Without GPS, I can get lost. I like getting lost. It’s largely why I ride. But it’s the kind of lost where I still generally know where I am. That’s because, before I start riding, I look at a big piece of paper that has roads drawn all over it. It’s a miniature, pretend version of where I am, allowing me to plan. So being lost is relative. Being lost only means that the ride might be longer than I’d initially guessed. That’s generally a good thing. Basically, if someone hasn’t asked for my passport, I’m still in the USA. Beyond that, there’s not much I need to know.

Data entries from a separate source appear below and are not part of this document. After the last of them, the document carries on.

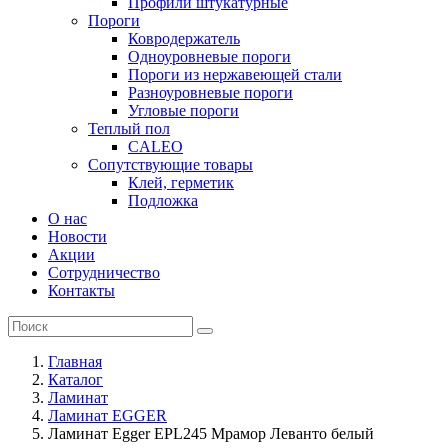
Профили штукатурные
Пороги
Ковродержатель
Одноуровневые пороги
Пороги из нержавеющей стали
Разноуровневые пороги
Угловые пороги
Теплый пол
CALEO
Сопутствующие товары
Клей, герметик
Подложка
О нас
Новости
Акции
Сотрудничество
Контакты
Главная
Каталог
Ламинат
Ламинат EGGER
Ламинат Egger EPL245 Мрамор Леванто белый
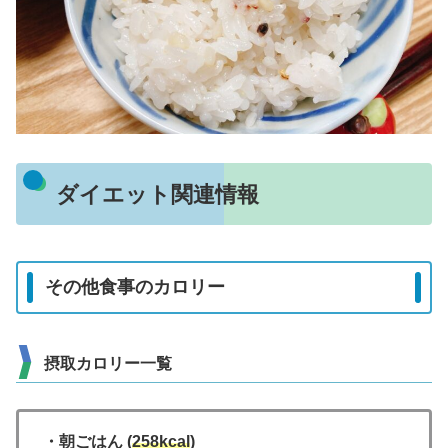
ダイエット関連情報
その他食事のカロリー
摂取カロリー一覧
・朝ごはん (
258kcal
)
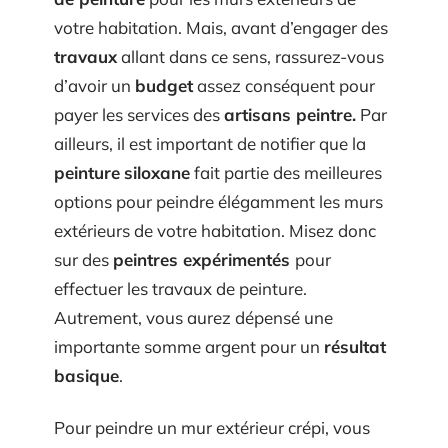
votre habitation. Mais, avant d’engager des
travaux
allant dans ce sens, rassurez-vous
d’avoir un
budget
assez conséquent pour
payer les services des
artisans peintre.
Par
ailleurs, il est important de notifier que la
peinture
siloxane
fait partie des meilleures
options pour peindre élégamment les murs
extérieurs de votre habitation. Misez donc
sur des
peintres expérimentés
pour
effectuer les travaux de peinture.
Autrement, vous aurez dépensé une
importante somme argent pour un
résultat
basique
.
Pour peindre un mur extérieur crépi, vous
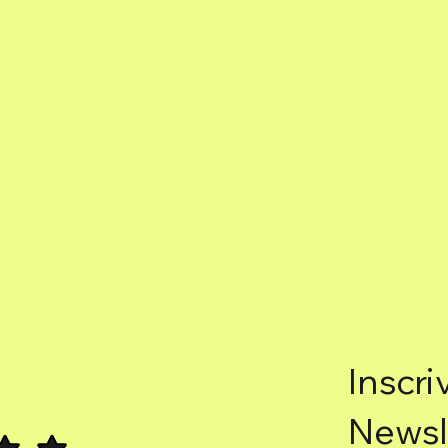
Inscri
Newsl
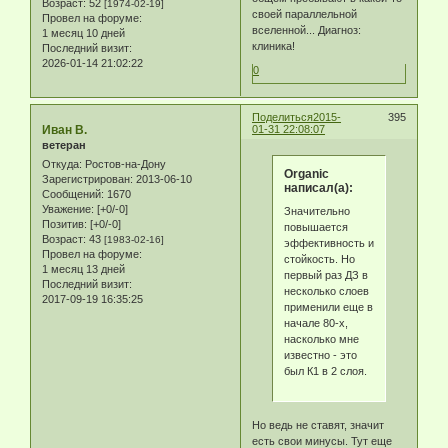
Возраст:
52
[1974-02-19]
своей параллельной
Провел на форуме:
вселенной... Диагноз:
1 месяц 10 дней
клиника!
Последний визит:
2026-01-14 21:02:22
0
Поделиться
2015-
395
Иван В.
01-31 22:08:07
ветеран
Откуда:
Ростов-на-Дону
Organic
Зарегистрирован
: 2013-06-10
написал(а):
Сообщений:
1670
Уважение:
[+0/-0]
Значительно
Позитив:
[+0/-0]
повышается
Возраст:
43
[1983-02-16]
эффективность и
Провел на форуме:
стойкость. Но
1 месяц 13 дней
первый раз ДЗ в
Последний визит:
несколько слоев
2017-09-19 16:35:25
применили еще в
начале 80-х,
насколько мне
известно - это
был К1 в 2 слоя.
Но ведь не ставят, значит
есть свои минусы. Тут еще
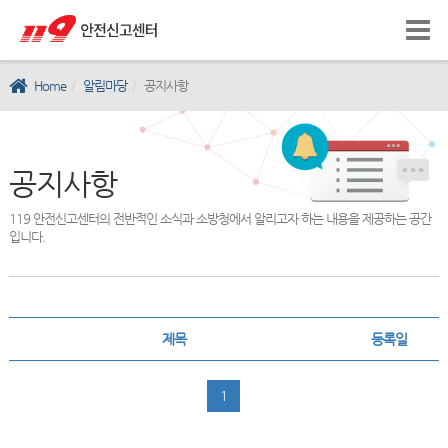
Home
알림마당
공지사항
공지사항
119 안전신고센터의 전반적인 소식과 소방청에서 알리고자 하는 내용을 제공하는 공간
입니다.
제목
등록일
1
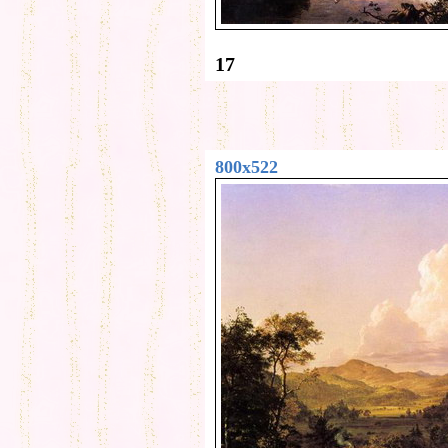
17
800x522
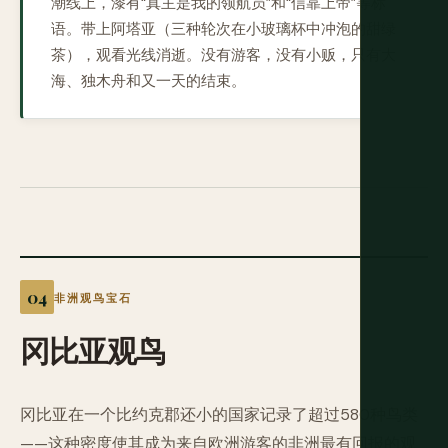
潮线上，漆有“真主是我的领航员”和“信靠上帝”等标
语。带上阿塔亚（三种轮次在小玻璃杯中冲泡的甜绿
茶），观看光线消逝。没有游客，没有小贩，只有大
海、独木舟和又一天的结束。
非洲观鸟宝石
冈比亚观鸟
冈比亚在一个比约克郡还小的国家记录了超过580种鸟类
——这种密度使其成为来自欧洲游客的非洲最有回报的观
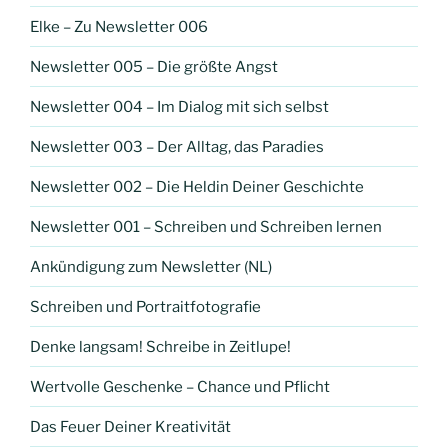
Elke – Zu Newsletter 006
Newsletter 005 – Die größte Angst
Newsletter 004 – Im Dialog mit sich selbst
Newsletter 003 – Der Alltag, das Paradies
Newsletter 002 – Die Heldin Deiner Geschichte
Newsletter 001 – Schreiben und Schreiben lernen
Ankündigung zum Newsletter (NL)
Schreiben und Portraitfotografie
Denke langsam! Schreibe in Zeitlupe!
Wertvolle Geschenke – Chance und Pflicht
Das Feuer Deiner Kreativität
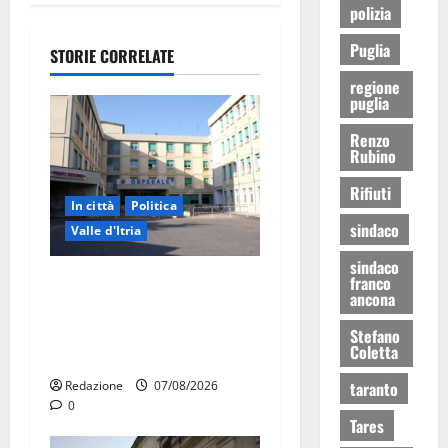
polizia
Puglia
STORIE CORRELATE
regione
puglia
Renzo
Rubino
Rifiuti
In città
Politica
sindaco
Valle d'Itria
sindaco
Ospedale di Martina Franca,
franco
ancona
Forza Italia annuncia la
protesta: sit-in lunedì 10
Stefano
Coletta
agosto
Redazione
07/08/2026
taranto
0
Tares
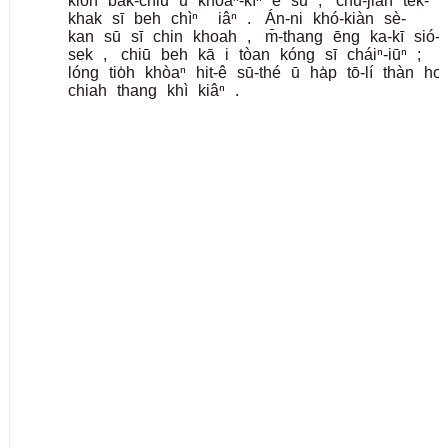
kioh
ba̍k-chiu
ū
khòaⁿ-kìⁿ
ê
sū
,
chū-jiân
tek-
khak
sī
beh
chìⁿ
iâⁿ
.
Án-ni
khó-kiàn
sè-
kan
sū
sī
chin
khoah
,
m̄-thang
ēng
ka-kī
sió-
sek
,
chiū
beh
kā
i
tòan
kóng
sī
cháiⁿ-iūⁿ
;
lóng
tio̍h
khòaⁿ
hit-ê
sū-thé
ū
ha̍p
tō-lí
thàn
hoa
chiah
thang
khì
kiâⁿ
.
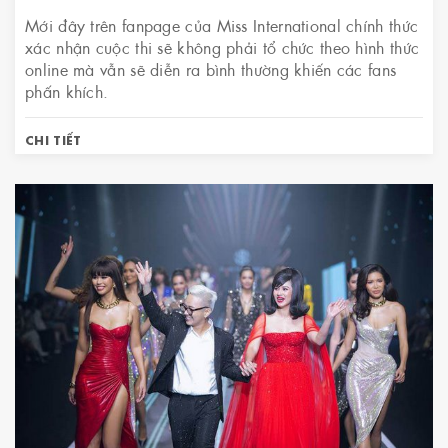
Mới đây trên fanpage của Miss International chính thức
xác nhận cuộc thi sẽ không phải tổ chức theo hình thức
online mà vẫn sẽ diễn ra bình thường khiến các fans
phấn khích.
CHI TIẾT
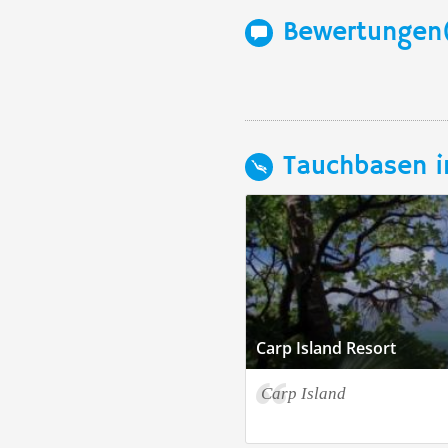
Bewertungen
Tauchbasen i
Carp Island Resort
Carp Island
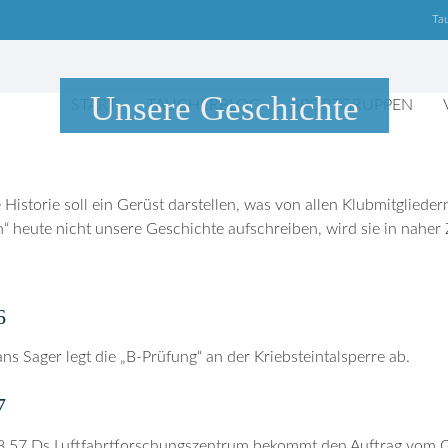
Ta
Unsere Geschichte
START
TAUCHERBLOG
SPORTGRUPPEN
 Historie soll ein Gerüst darstellen, was von allen Klubmitglied
n“ heute nicht unsere Geschichte aufschreiben, wird sie in naher
6
ns Sager legt die „B-Prüfung“ an der Kriebsteintalsperre ab.
7
8.57 Ds Luftfahrtforschungszentrum bekommt den Auftrag vom G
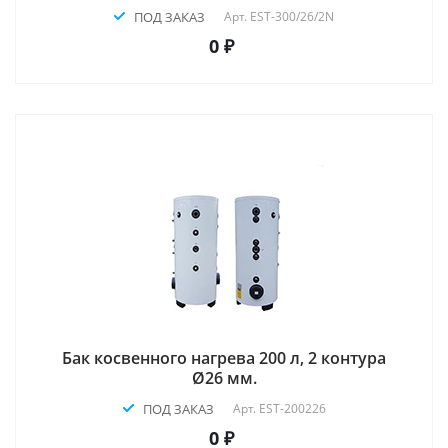
ПОД ЗАКАЗ
Арт.
EST-300/26/2N
0 ₽
Бак косвенного нагрева 200 л, 2 контура
Ø26 мм.
ПОД ЗАКАЗ
Арт.
EST-200226
0 ₽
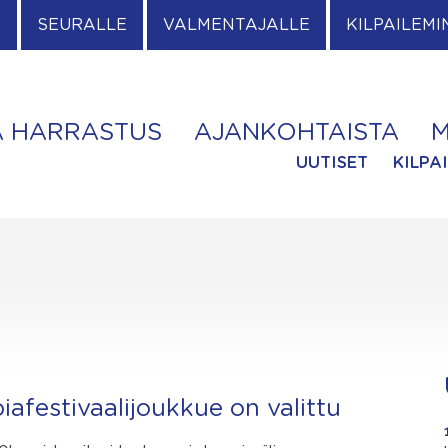
E
SEURALLE
VALMENTAJALLE
KILPAILEMI
A HARRASTUS
AJANKOHTAISTA
M
UUTISET
KILPA
afestivaalijoukkue on valittu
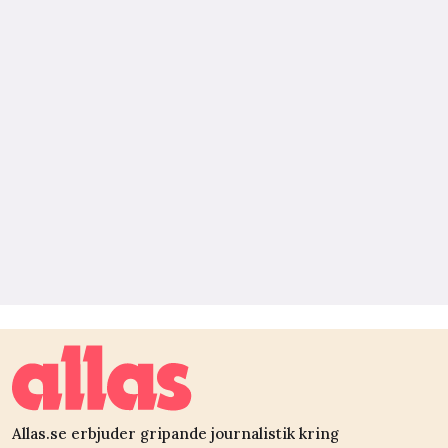
Allas.se erbjuder gripande journalistik kring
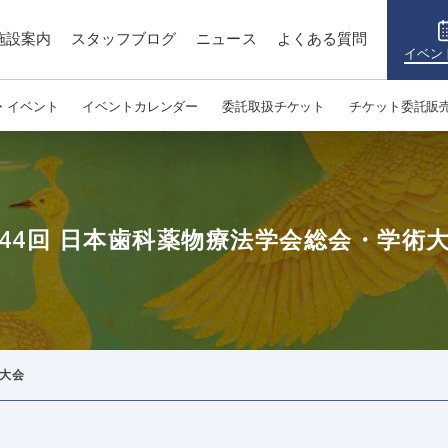
施設案内
スタッフブログ
ニュース
よくある質問
イベン
・イベント
イベントカレンダー
委託取扱チケット
チケット委託販
44回 日本歯科薬物療法学会総会・学術
術大会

I’ve also determined that I’m fortunate to be from a weird family of map lovers. We have conversations like this: “That turn on Route 90 in Cleveland by the waterfront is way too sharp. They need to fix that.” Or, “You know when you’re passing through Richmond, Virginia, on Interstate 95, and the Museum of the Confederacy is up on the hill to the west; that section is urban yet picturesque.” My family is so spatially literate that you’d think we were raised by squirrels.

What a map can do that GPS can’t is provide a picture to live on for a whole day, not just until you, “Turn left in a quarter mile.” It gives an overview that can be memorized, referenced at lunch, discussed, modified. I like riding through it while carrying it in me.

There is, though, a sense of scale that maps must respect. Jorge Luis Borges once wrote of a map that an empire’s cartographers created at the same scale as the empire itself. You had to arrive at a place to see it on the map. Conversely, I once headed west across America with a rider who said he’d brought a map, so I hadn’t packed one. After a day of riding I asked to look at it. It was about 18 inches wide. Maine was on one side, California on the other. Just standing still, he and I were nearly everywhere all at once.